ZAZ-11055 Tavria Pick-Up is a commercial vehicle designed for small cargo transportation. In contrast to the passenger models, the pickup has a fiberglass cargo compartment and plastic upper cover. The Tavria Pick-Up has a body 20 cm longer than the passenger model.

Tavria Pick-Up is designated for cargo transportation, and its front support beam is made of thicker metal than in hatchback (3.2 mm instead of 2.8 mm). It was powered by a MeMZ-310 engine (1.1-1.3 liters).

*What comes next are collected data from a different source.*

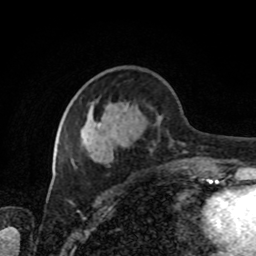
Breast MRI, one axial slice. Position 33 of 80 along the scan axis. Cropped to one breast. Dynamic contrast-enhanced series, time point 2 of 8 at this slice position (early post-contrast). 1.5 T. TE 4.2 ms, TR 7 ms. 256 × 256 image matrix, field of view 170 × 170 mm. Female patient.
Structures marked on this image (semi-automatically segmented with operator editing):
- enhancing-tissue mask used for the functional tumour volume (all voxels passing the contrast-enhancement thresholds inside the analysis volume; usually the tumour): bounding box [x1, y1, x2, y2] px = [72, 107, 205, 171]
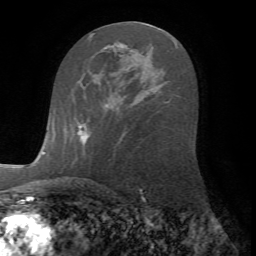
Breast MRI (dynamic contrast-enhanced), one axial slice; slice 38 of 72 in the series (ordered by position); cropped to one breast; dynamic contrast-enhanced series, time point 2 of 7 at this slice position (early post-contrast); 1.5 T; TE 4.2 ms, TR 8.7 ms; 256 × 256 image matrix, field of view 180 × 180 mm. Female patient.
Annotated regions visible in this slice (semi-automatically segmented with operator editing):
- enhancing-tissue mask used for the functional tumour volume (all voxels passing the contrast-enhancement thresholds inside the analysis volume; usually the tumour): box from (x=78, y=104) to (x=112, y=142) px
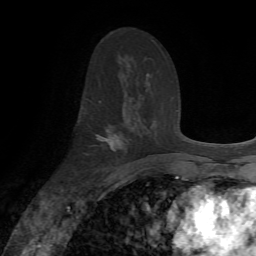
Breast MRI, one axial slice; slice 39 of 72 in the series (ordered by position); cropped to one breast; dynamic contrast-enhanced series, time point 2 of 7 at this slice position (early post-contrast); 1.5 T; TE 4.2 ms, TR 8.7 ms; 2.2 mm slice thickness; 256 × 256 image matrix, field of view 180 × 180 mm. Female patient.
Annotated regions visible in this slice (semi-automatically segmented with operator editing):
- enhancing-tissue mask used for the functional tumour volume (all voxels passing the contrast-enhancement thresholds inside the analysis volume; usually the tumour): bounding box (x1, y1, x2, y2) in pixels: (96, 101, 124, 151)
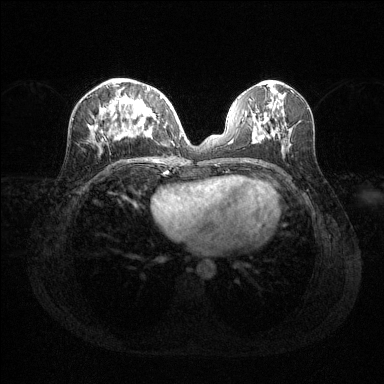
Breast MRI (dynamic contrast-enhanced), one axial slice; slice 56 of 144 in the series (ordered by position); dynamic contrast-enhanced series, time point 2 of 6 at this slice position (early post-contrast); 1.5 T; TE 1.6 ms, TR 4.6 ms; 384 × 384 image matrix. Female patient.
Annotated regions visible in this slice (semi-automatic segmentation, software-assisted and operator-edited):
- enhancing-tissue mask used for the functional tumour volume (all voxels passing the contrast-enhancement thresholds inside the analysis volume; usually the tumour): bounding box (x1, y1, x2, y2) in pixels: (90, 85, 162, 139)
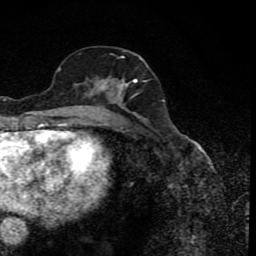
Breast MRI (dynamic contrast-enhanced), one axial slice; slice 38 of 80 in the series (ordered by position); cropped to one breast; dynamic contrast-enhanced series, time point 2 of 8 at this slice position (early post-contrast); 1.5 T; TE 4.2 ms, TR 7 ms; 2 mm slice thickness; 256 × 256 image matrix, field of view 155 × 155 mm. Female patient.
Outlined on this slice (semi-automatically segmented with operator editing):
- enhancing-tissue mask used for the functional tumour volume (all voxels passing the contrast-enhancement thresholds inside the analysis volume; usually the tumour): bounding box [x1, y1, x2, y2] px = [87, 55, 149, 120]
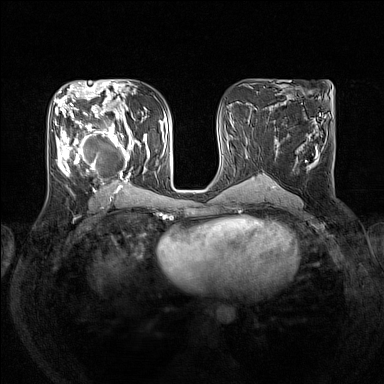
Breast MRI (dynamic contrast-enhanced), one axial slice. Position 72 of 160 along the scan axis. Dynamic contrast-enhanced series, time point 2 of 7 at this slice position (early post-contrast). 1.5 T. TE 1.8 ms, TR 5 ms. 1 mm slice thickness. 384 × 384 image matrix. Female patient.
Outlined on this slice (semi-automatically segmented with operator editing):
- enhancing-tissue mask used for the functional tumour volume (all voxels passing the contrast-enhancement thresholds inside the analysis volume; usually the tumour): bounding box (x1, y1, x2, y2) in pixels: (54, 105, 149, 190)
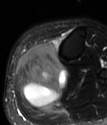
MRI of an extremity soft-tissue mass, one axial slice; position 29 of 78 along the scan axis; T2-weighted fat-saturated; MR volume resampled by the dataset authors to the PET/CT grid (not the native acquisition matrix); 107 × 125 image matrix, field of view 104 × 122 mm. Female patient. Case-level facts recorded for this patient, not image findings: histological type: extraskeletal high grade osteogenic sarcoma; grade: high; site of the primary tumour: left calf.
Outlined on this slice (expert contour drawn on MRI and transferred to this co-registered scan by the dataset authors):
- gross tumour volume (mass): bounding box [x1, y1, x2, y2] px = [16, 43, 67, 108]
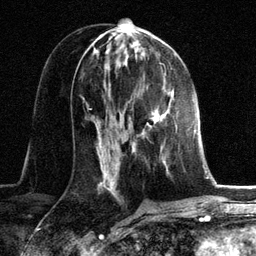
Breast MRI, one axial slice; slice 65 of 134 in the series (ordered by position); cropped to one breast; dynamic contrast-enhanced series, time point 2 of 6 at this slice position (early post-contrast); 3 T; TE 2.8 ms, TR 7.3 ms; 256 × 256 image matrix, field of view 180 × 180 mm. Female patient.
Outlined on this slice (semi-automatic segmentation, software-assisted and operator-edited):
- enhancing-tissue mask used for the functional tumour volume (all voxels passing the contrast-enhancement thresholds inside the analysis volume; usually the tumour): bounding box (x1, y1, x2, y2) in pixels: (132, 93, 172, 164)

Tavria Pick-Up behaves well on uneven roads due to the reinforced structure of the rear suspension. It is more rigid compared to the passenger hatchback. This also increased the vehicle's carrying capacity to 420 kg.
The fiberglass cargo compartment is rigidly screwed to body. It measures 1250 mm high and 1300 mm wide. The length of cargo is 1320 mm, but it is possible to open the upper rear hatch, which is supported by pneumatic struts to transport longer items.
The large area of the rear hatches of tail gate perfectly suits small traders. As such the car can be used as mobile trading stall. The lower part of the hatch can be opened to create a 'counter'.

==Further usage of the nameplate==
In 2016 in Kyiv ZAZ unveiled the facelifted version of the rebadged Chery Fulwin 2. The model used to be called ZAZ Forza but the company planned to rename it to ZAZ Slavuta Nova. The serial production of the model had never began.

==Outside the USSR==
Producers positioned Tavria as an economy-class car. It was sold in Chile as the Lada Tavria in the early 1990s, and in Colombia between 1992 and 1995. The 3-door hatchbacks were sold in Argentina from 1992 to 1995.

In 1989 the USSR Ministry of Automobile industry released a promotional video targeting the Western market, which won the Cannes Bronze Lion for trade ads.